Taking a random id, 338661983
, and using the following code:
import requests
link = 'https://www.real.de/product/%s/'
url_attributes = 'https://www.real.de/pdp-test/api/v1/%s/product-attributes/?offset=0&limit=500'
url_reviews = 'https://www.real.de/pdp-test/api/v1/%s/product-reviews/?offset=0&limit=500'
ids = [338661983]
for i in ids:
product_id = requests.get(url_attributes % i).json()
product_reviews = requests.get(url_reviews % i).json()
for review in product_reviews['reviews']:
print(review)
break
I get the following output:
{'reviewId': 1119427, 'title': 'Klasse!', 'date': '11.11.2020', 'rating': 5, 'isVerifiedPurchase': True, 'text': 'Originale Switch, schnelle Lieferung.

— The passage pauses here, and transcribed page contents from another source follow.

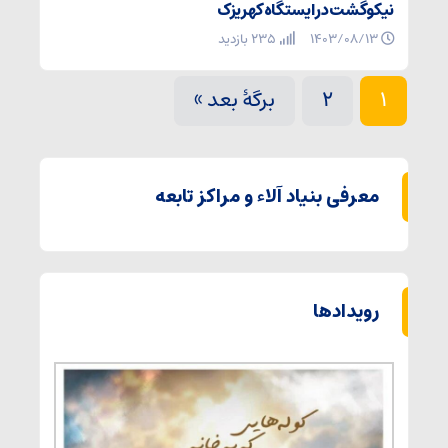
نیکوگشت در ایستگاه کهریزک
۱۴۰۳/۰۸/۱۳
235 بازدید
1
2
برگهٔ بعد »
معرفی بنیاد آلاء و مراکز تابعه
رویدادها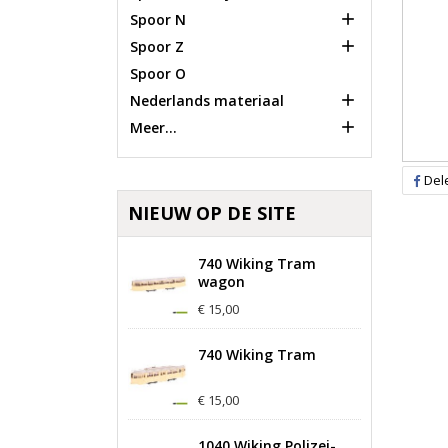

Spoor N

Spoor Z
Spoor O

Nederlands materiaal

Meer...
Del
NIEUW OP DE SITE
740 Wiking Tram
wagon
€ 15,00
740 Wiking Tram
€ 15,00
1040 Wiking Polizei-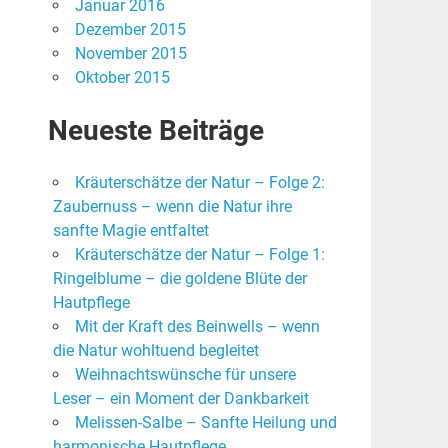
Januar 2016
Dezember 2015
November 2015
Oktober 2015
Neueste Beiträge
Kräuterschätze der Natur – Folge 2:
Zaubernuss – wenn die Natur ihre
sanfte Magie entfaltet
Kräuterschätze der Natur – Folge 1:
Ringelblume – die goldene Blüte der
Hautpflege
Mit der Kraft des Beinwells – wenn
die Natur wohltuend begleitet
Weihnachtswünsche für unsere
Leser – ein Moment der Dankbarkeit
Melissen-Salbe – Sanfte Heilung und
t
harmonische Hautpflege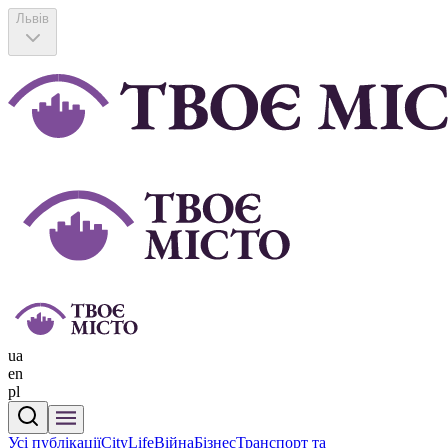
Львів
ua
en
pl
Усі публікації
CityLife
Війна
Бізнес
Транспорт та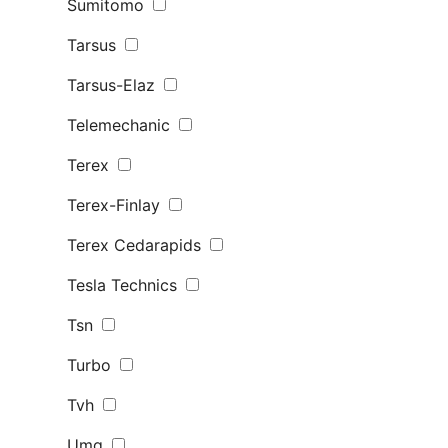
Sumitomo
Tarsus
Tarsus-Elaz
Telemechanic
Terex
Terex-Finlay
Terex Сedarapids
Tesla Technics
Tsn
Turbo
Tvh
Umg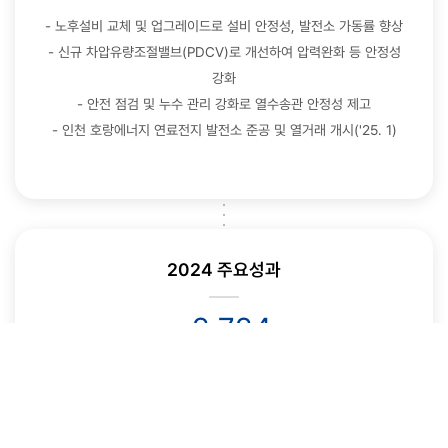
- 노후설비 교체 및 업그레이드로 설비 안정성, 발전소 가동률 향상
- 신규 차압유량조절밸브(PDCV)로 개선하여 압력완화 등 안정성
강화
- 안전 점검 및 누수 관리 강화로 열수송관 안정성 제고
- 인천 호랑에너지 연료전지 발전소 준공 및 열거래 개시('25. 1)
2024 주요성과
2,724
매출액
억원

Alles Top ', 'variantAttributes': [], 'author': 'hm-1511917085', 'datePublished': '2020-11-11T20:09:41+01:00'}
Notice that variantAttributes
is an empty list.
You get an IndexError because you try to take the element at position 1 of that empty list in:
review['variantAttributes'][1]['label'].replace(" m","").replace(",",".")
Upvotes: 1